The Damron Co.’s historic, pocket-sized “Address Books” are travel guides that tell a “story of survival” for LGBTQ communities in the United States, said Eric Gonzaba, Cal State Fullerton assistant professor of American studies.
Since January 2020, Gonzaba and his research team have plotted more than 30,000 establishments mentioned in the guides for the interactive Mapping the Gay Guides project. The nationwide listings spanning 1965 to 1980 include bars, restaurants, bathhouses, cinemas and other establishments.
The project earlier this year garnered a nearly $350,000 grant from the National Endowment for the Humanities. The researchers will use the award to hire graduate students through 2024 and add at least 116,000 new Damron listings that were published from 1981 to 2005.

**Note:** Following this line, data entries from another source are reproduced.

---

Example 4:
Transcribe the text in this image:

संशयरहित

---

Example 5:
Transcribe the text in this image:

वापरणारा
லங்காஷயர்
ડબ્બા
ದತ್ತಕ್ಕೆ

Mapping the Gay Guides earned one of 34 humanities collections and reference resources grants “to preserve and provide access to collections essential to scholarship, education and public programming in the humanities,” according to the National Endowment for the Humanities.
According to Gonzaba, the travel guides are one of the longest-running series of its genre — published annually from the 1960s until 2021 — and are considered to be the “gold standard.”
Gonzaba noted how a project like this receiving funding from the federal agency 20 years ago would have been unheard of.
“To me, it’s proven this point that gay history is now widely accepted as a field of inquiry, one that we should teach in public universities,” Gonzaba said. “The stories of queer people deserve to be told and understood.”
Expanding the Scope
Gonzaba’s project team includes Amanda Regan, co-primary investigator and lecturer in history and geography at Clemson University, and CSUF graduate students.
Seven graduate students have contributed to the project from its launch through fall 2021. Students are oftenshocked by the variety of LGBTQ spaces that have existed as far back as the 1960s, Gonzaba said.
“There’s this misconception about queer culture that they thrive in the underground where they have to survive in hidden spaces,” Gonzaba said. “They are a diverse community. It wasn’t just bars, but it was also gay restaurant communities, bookstores, softball leagues and press publications.”
Three graduate students were recently hired to work on the project this semester. Their work involves scanning the guides, typing in data by hand and fact-checking the listings for accuracy.
Gonzaba, co-primary investigator and content manager of the project, said expanding the project’s listings through the year 2005 will address “different, huge areas of gay history since the 1980s,” like the AIDS crisis, 9/11 and the federal “Don’t Ask, Don’t Tell” policy launched in 1994 and repealed in 2011.
“The ’80s are the beginning of the AIDS crisis, which disproportionately hurts queer people, especially people of color,” Gonzaba said. “We wonder whether or not the guides will reflect that collapse in gay ecology. Is there more attention in these guides to health centers or to hospices?”
Meanwhile, Gonzaba notes the 1990s guides do reflect their era — a decade of increased visibility — by including more international listings.
Building a Home for the Data
Although the guides will likely be discontinued at the end of 2021, the research team’s long-term goals include mapping the remaining Damron guides and securing a permanent, online home for the data indefinitely.
“One of the annoyances of the modern gay community is that their stories are not being told and their histories are being ignored,” Gonzaba said. “By putting this online, making it accessible to more people, it’s harder to ignore.”
The guides and Damron’s other print materials can show patterns over both location and time in ways that may not be available elsewhere, Gonzaba said. He hopes researchers can use this data to better understand historic LGBTQ events and issues in the United States.
Gonzaba is writing a book about the Damron Co., and intends to create a Mapping the Gay Guides archival collection at Cal State Fullerton with materials donated from the publishing company.
“The main purpose of this resource is to allow other people to think about gay history differently and to start their own projects with our data,” Gonzaba said. “We’re committed to making everything we have accessible to other researchers.
“I want Cal State Fullerton to be the home of a collection that slowly grows over time,” Gonzaba said.